To simulate the penny flip game we take the second qubit and put it into its excited state \(|1\rangle\) (which is mapped to \(|H\rangle\), heads) by applying the X (or NOT) gate. Q’s first move is to apply the Hadamard gate H. Picard’s decision about the flip is simulated as a CNOT operation where the control bit is the outcome of the random number generator described above. Finally Q applies a Hadamard gate again, before we measure the outcome. The full circuit is shown in the figure below.

In pyQuil¶

We first import and initialize the necessary tools [3]
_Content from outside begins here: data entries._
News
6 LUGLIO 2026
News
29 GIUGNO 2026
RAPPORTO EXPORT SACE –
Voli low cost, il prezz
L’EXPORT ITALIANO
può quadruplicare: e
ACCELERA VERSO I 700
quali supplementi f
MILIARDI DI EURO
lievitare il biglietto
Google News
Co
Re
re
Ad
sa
from pyquil import Program
from pyquil.api import WavefunctionSimulator
from pyquil.gates import *

wf_sim = WavefunctionSimulator()
p = Program()

and then wire it all up into the overall measurement circuit; remember that qubit 0 is the penny, and qubit 1 represents Picard’s choice.

p += X(0)
p += H(0)
p += H(1)
p += CNOT(1, 0)
p += H(0)

We use the quantum mechanics principle of deferred measurement to keep all the measurement logic separate from the gates. Our method call to the WavefunctionSimulator will handle measuring for us [4].

Finally, we play the game several times. (Remember to run your qvm server.)

results = wf_sim.run_and_measure(p, trials=10)
print(results)

[[1 1]
 [1 1]
 [1 1]
 [1 1]
 [1 1]
 [1 0]
 [1 1]
 [1 1]
 [1 1]
 [1 0]]

In each trial, the first number is the outcome of the game, whereas the second number represents Picard’s choice to flip or not flip the penny.

Inspecting the results, we see that no matter what Picard does, Q will always win!